Eppure i suoi fantasmi dovevano essere donna.

Lo aveva sospettato la prima volta quando sentì il cuore scricchiolare sotto il peso di una bugia. Sua madre gli aveva promesso un fratellino.
Arriverà, tra un anno o due, gli ripeteva. Ogni due anni.
E dall’altra stanza, ogni due anni, la voce ferrea e sottile di suo padre sentenziava: “Non arriverà mai un fratellino, Tim. Tua madre adesso è vecchia”. E da quella bocca bagnata dal whisky, invero, non uscì mai una bugia.

Lo aveva ipotizzato quando, in terza elementare, la maestra, prendendolo per mano, gli aveva sussurrato: “Hai scritto una poesia deliziosa, Tim. Ma non è in rima baciata”.
Tornato a casa si rifugiò affranto nel seno della madre, la quale lo coccolò fino a farlo addormentare. E nel sogno il padre, la bocca che armeggiava col sigaro, gli dava dell’effeminato.

Lo aveva intuito infine al primo anno di liceo, quando Carol lo aveva preso in giro per i suoi pantaloni verdi e i suoi occhiali tondi. Per poi baciarlo. E iniziarlo all’amore.

 

Era da poco scoccata la mezzanotte tra il 24 e il 25 dicembre. Timothy armeggiava con la cartina stradale aiutato da una torcia quasi scarica. Ma doveva essere quasi arrivato, lo sapeva. Dopo aver attraversato un altro borough, infine, il ragazzo svoltò in una stretta stradina alle spalle di un pub.
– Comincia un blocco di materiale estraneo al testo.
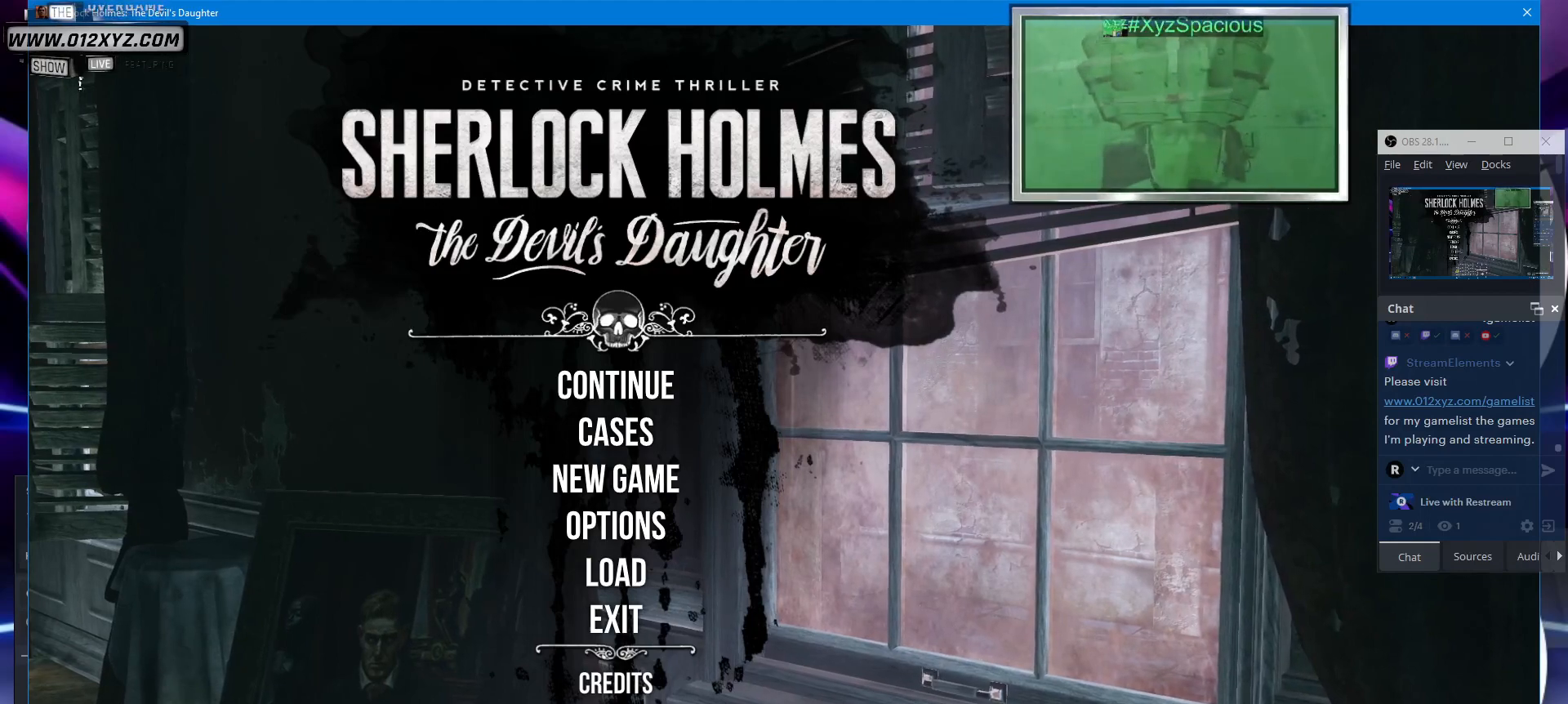
{"keys": ["shift"], "mouse": [], "events": []}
E finalmente vide la porta verde e rossa che tormentava da anni i suoi sogni.
Chi l’avrebbe mai detto che i fantasmi abitassero al centro di Londra, pensò.
Dopo aver inspirato profondamente ed essersi armato di coraggio, Tim bussò delicatamente alla porta. È pur sempre mezzanotte.

Nessuna risposta.
Ci riprovò. Stesso risultato.
“Potrai provarci ancora e ancora, ragazzo, ma l’unica cosa che otterrai sarà un forte dolore alle nocche. Quella casa è disabitata da anni. Forse da secoli”, disse una voce alle sue spalle.
“Le posso assicurare che…”, Timothy s’interruppe.
Alle sue spalle vi era solo una staccionata con una folta coltre di neve.
Il ragazzo si guardò intorno, spaventato. Sto impazzendo, sentenziò nella sua mente.
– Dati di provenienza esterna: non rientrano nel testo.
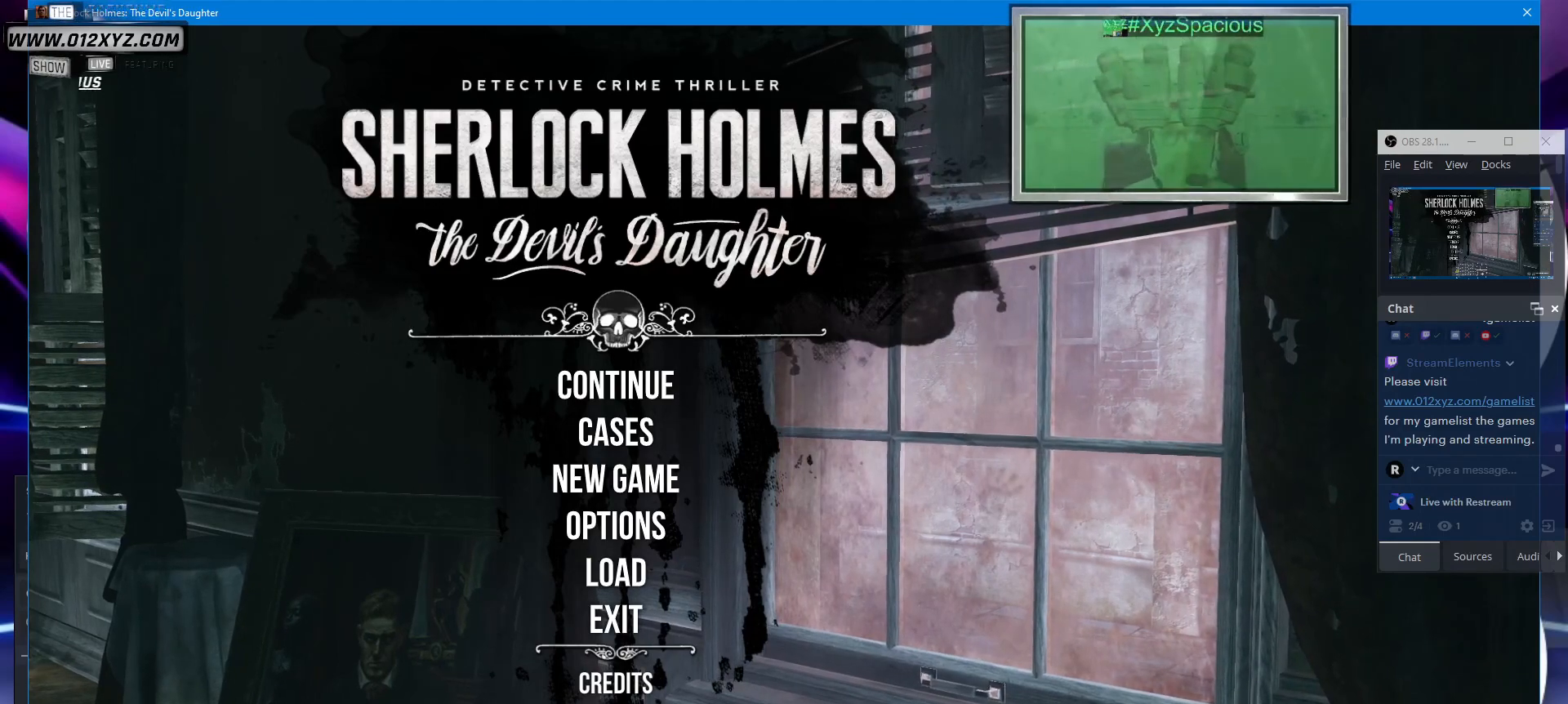
{"keys": ["shift"], "mouse": [], "events": []}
Dopotutto era a caccia di fantasmi, quella notte.
Si girò nuovamente verso la porta.
Era aperta.
Dopo un istante di esitazione il ragazzo scostò la porta col piede, lentamente.
Poi entrò.

Ci volle un po’ di tempo affinché la vista di Timothy si abituasse all’oscurità. L’unica fonte di luce proveniva dal lampione che illuminava l’ingresso del Darcy’s Pub. Dal piano terra pareva davvero di trovarsi in una casa abbandonata. Al lato della stanza vi era un tavolo senza un piede, che restava in equilibrio solo perché poggiato al muro. Dall’altra parte una sedia faceva da trono a una maestosa bambola che – Timothy ne era convinto – cinquant’anni prima aveva suscitato l’invidia di tutte le bambine del quartiere.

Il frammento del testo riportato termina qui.